Directions:
Write exactly, with no line omitted or added, the span beginning at the line that holds "LABA-44, status: Done -> Stuck" and ending at the last line of the records.

_____

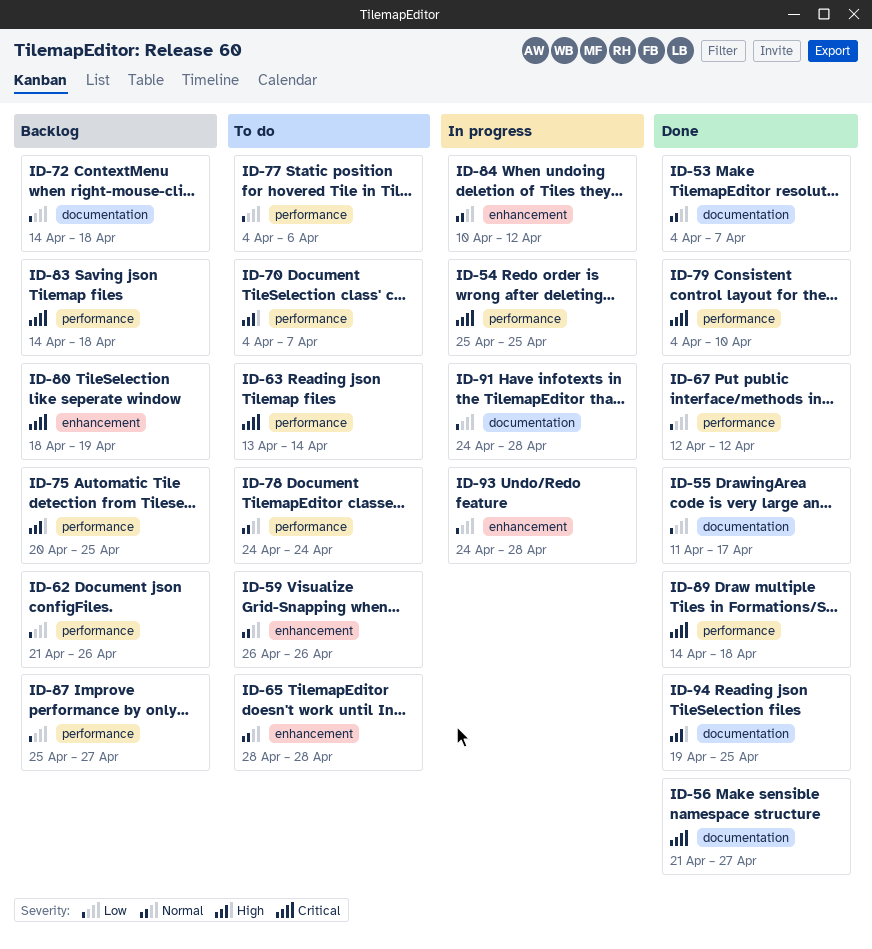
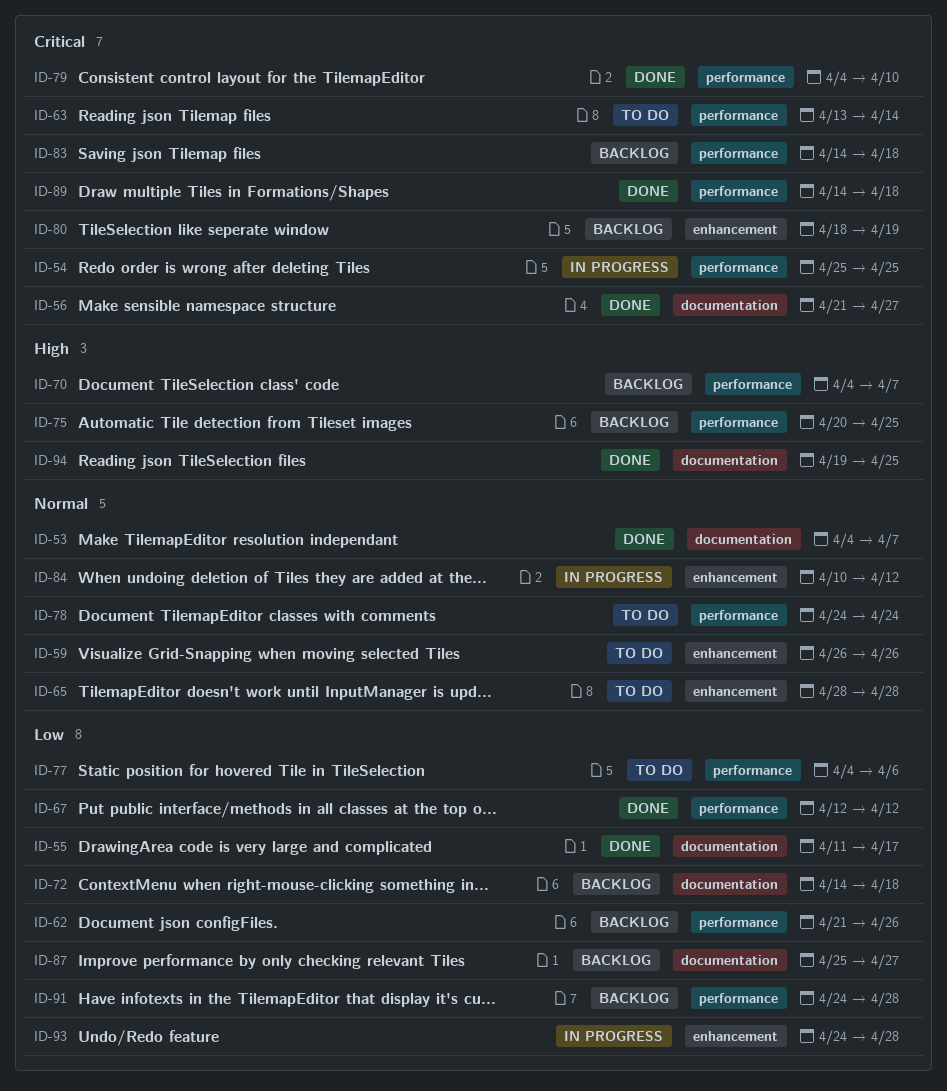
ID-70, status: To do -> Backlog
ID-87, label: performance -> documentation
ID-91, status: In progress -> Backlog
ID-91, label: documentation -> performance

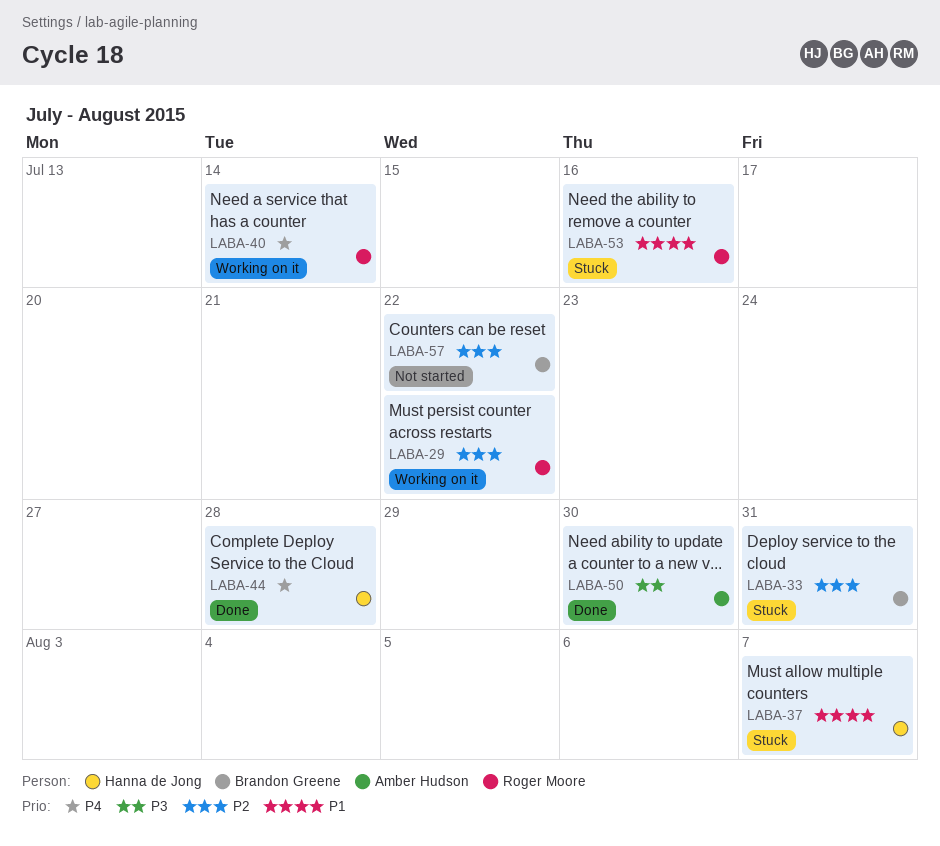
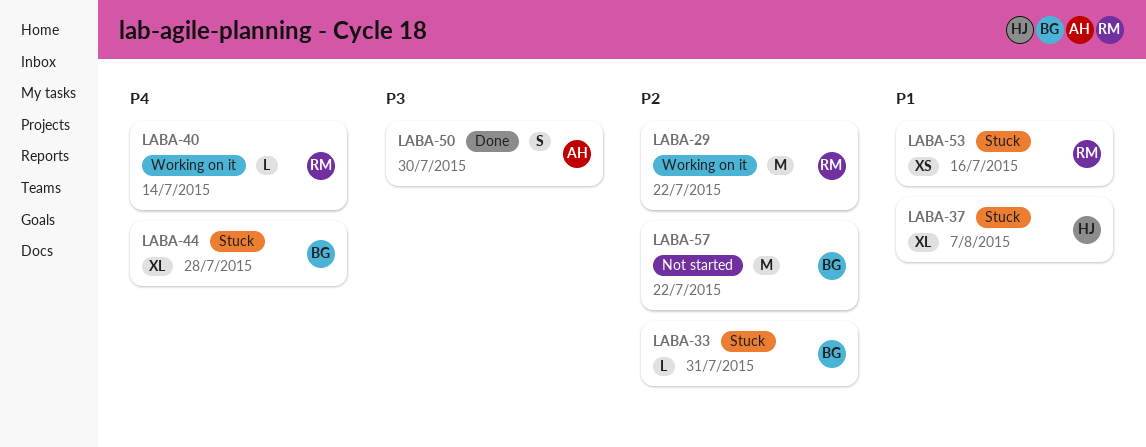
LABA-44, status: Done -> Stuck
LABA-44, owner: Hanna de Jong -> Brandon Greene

_____

Answer section:
LABA-44, status: Done -> Stuck
LABA-44, owner: Hanna de Jong -> Brandon Greene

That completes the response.